Audit Log vs General Activity Feed

Many platforms show some form of "recent activity" as a casual, glanceable feed — useful for staying generally aware of what teammates are doing, but typically not designed for the rigour an audit log requires. The distinguishing characteristics of a genuine audit log include:

  • Records that cannot be edited or deleted by the users whose actions they capture
  • Long-term retention, often well beyond what a casual activity feed keeps
  • Structured, searchable and filterable records — by user, date range, or action type — rather than an unstructured scrolling feed
  • Export capability, for teams that need to provide audit records to an external compliance reviewer or auditor

Team Activity Visibility in Cuttly

Cuttly's Team plan includes role-based permissions and an approvals and governance workflow, giving administrators visibility into team activity around shared links, custom domains, and campaign configuration. For organisations with formal audit log or compliance reporting requirements that go beyond standard team activity visibility, reviewing Cuttly's current documentation or contacting support directly is the recommended way to confirm the specific capabilities available, since collaboration and governance features are actively developed and expanded over time.

Related Terms

FAQ

What is an audit log?

A chronological, tamper-resistant record of who did what and when within a system, built specifically for accountability and review rather than casual browsing.

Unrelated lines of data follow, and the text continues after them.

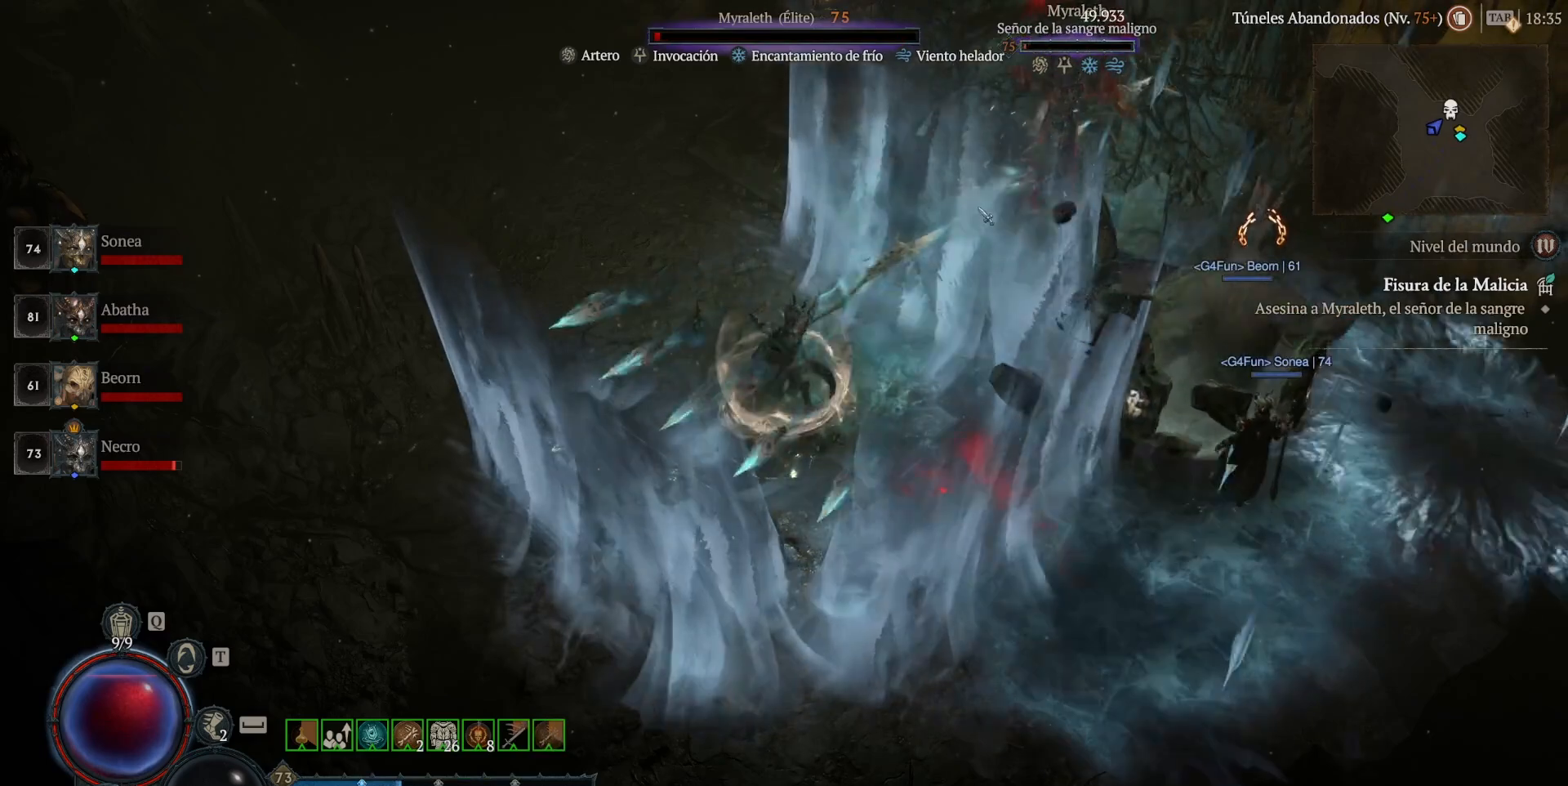
{"keys": ["super"], "mouse": ["left"], "events": [[160, "mouse_left", "down"], [160, "super", "down"]]}
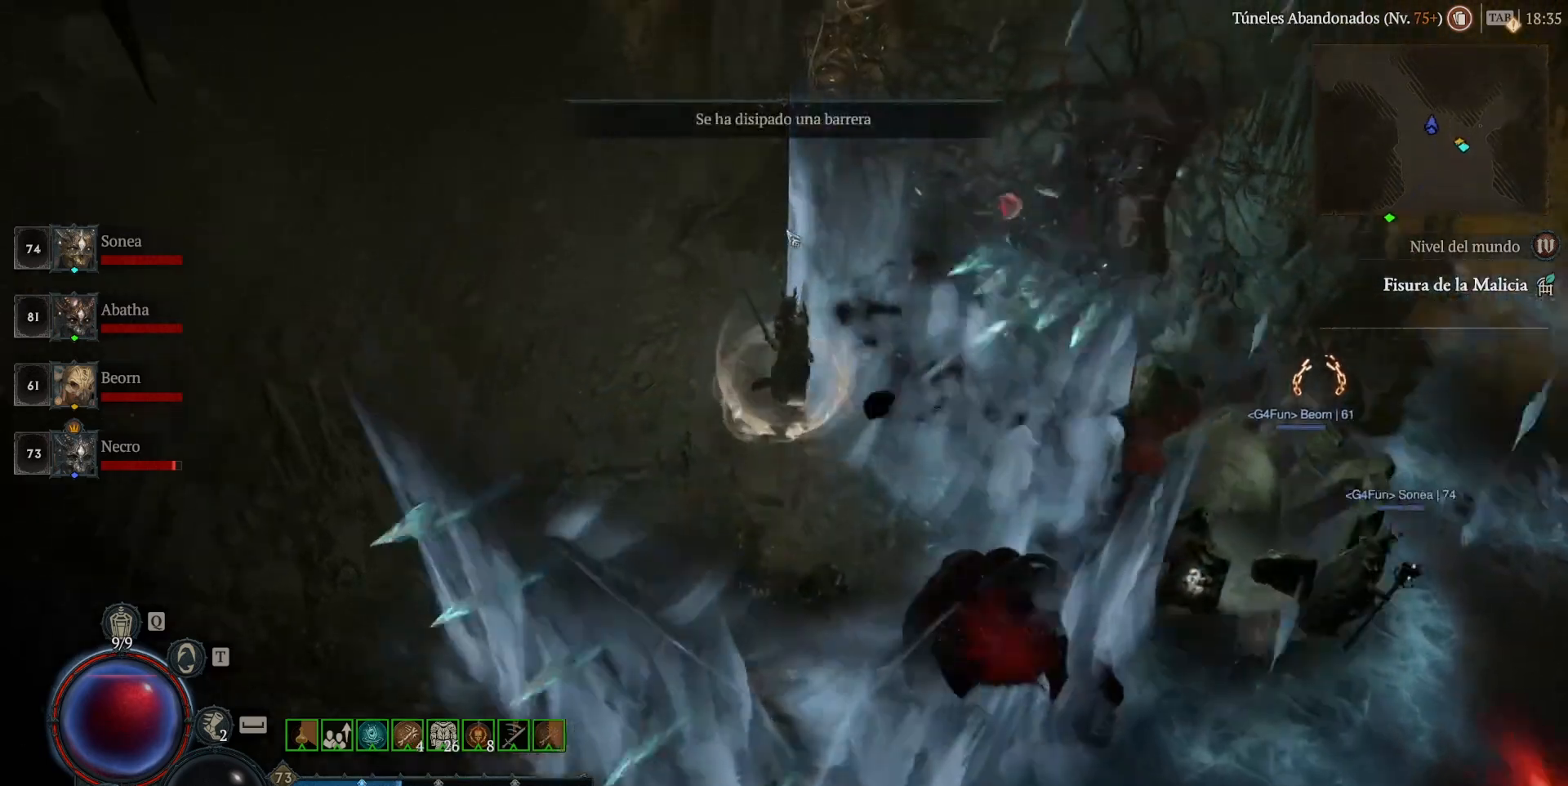
{"keys": ["super"], "mouse": ["left"], "events": []}
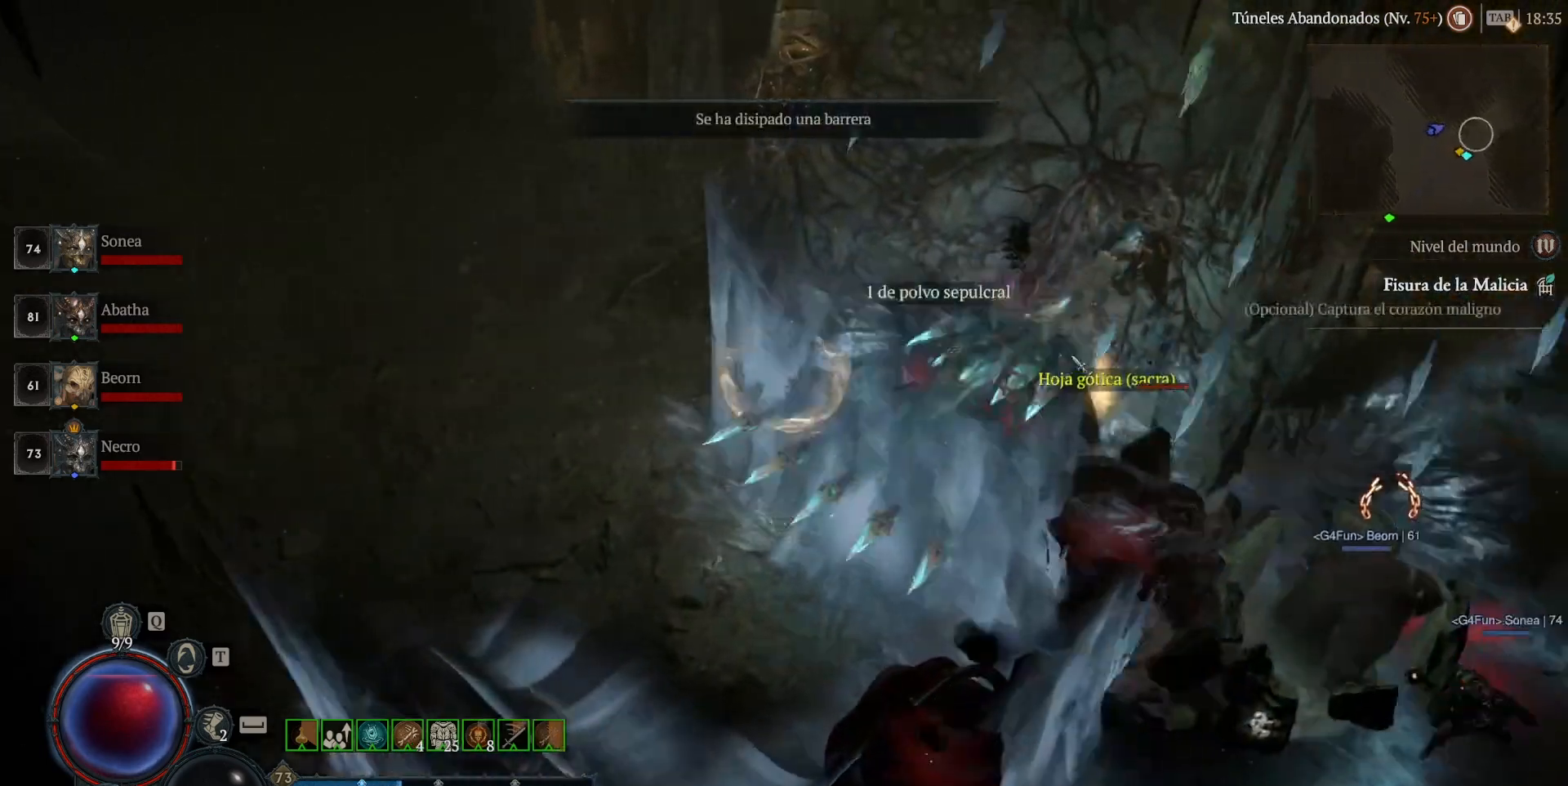
{"keys": [], "mouse": [], "events": [[400, "mouse_left", "up"], [400, "super", "up"]]}
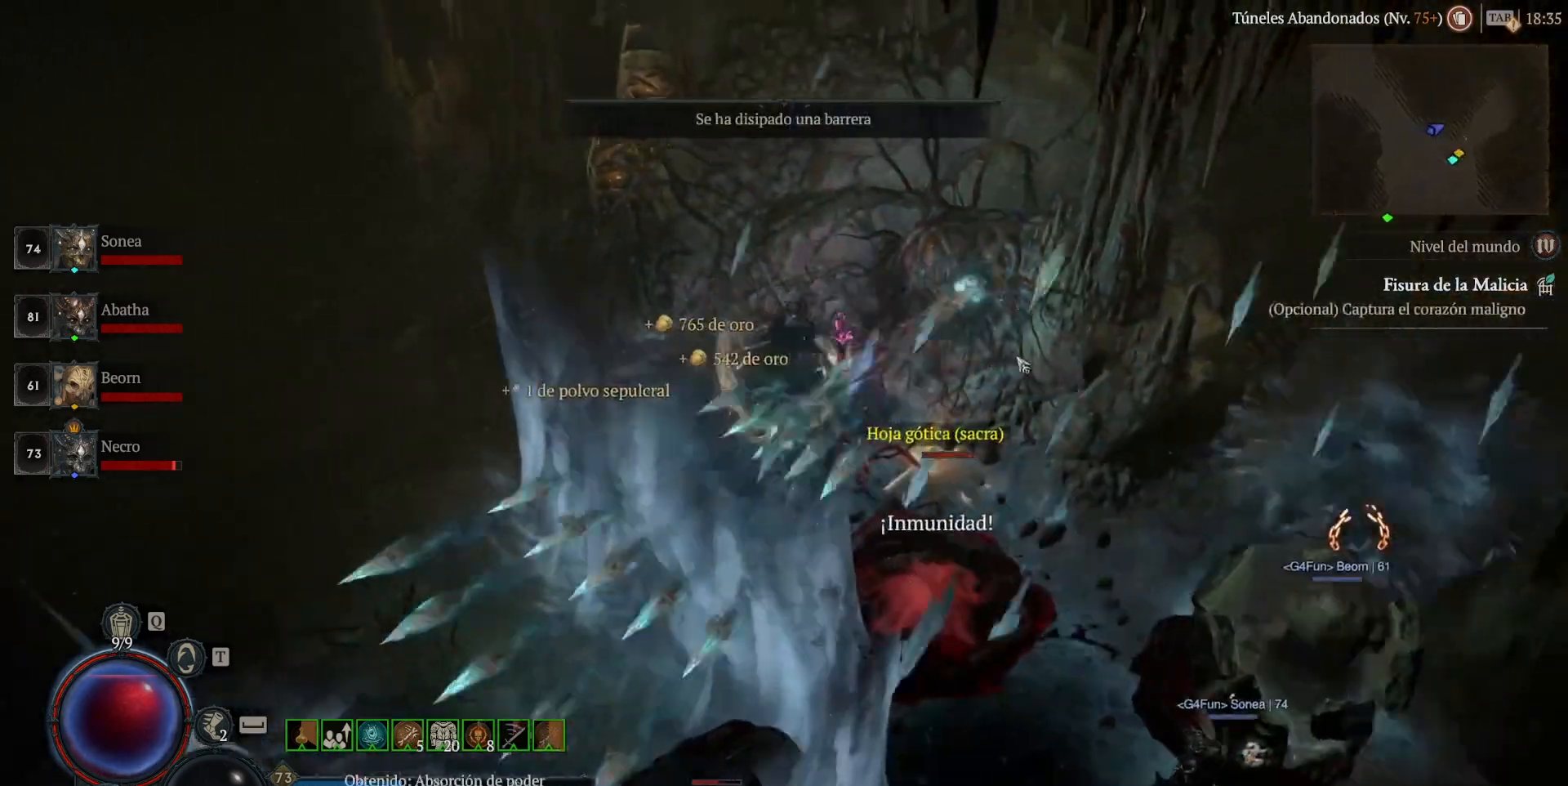
{"keys": [], "mouse": [], "events": []}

Why does a team need an audit log for shared link management?

It answers "who changed this, and when?" the moment a shared link behaves unexpectedly, without relying on team members' memory — particularly important since a destination change is invisible in any printed or historical material referencing the link.

What does an audit log typically capture?

The user who acted, a timestamp, the specific action taken, the resource affected, and often the before-and-after state of whatever changed.

Does Cuttly provide an audit log for team activity?

Cuttly's Team plan includes role-based permissions and approvals and governance workflows for activity visibility around shared links and campaigns; check current documentation for specific audit and compliance reporting capabilities.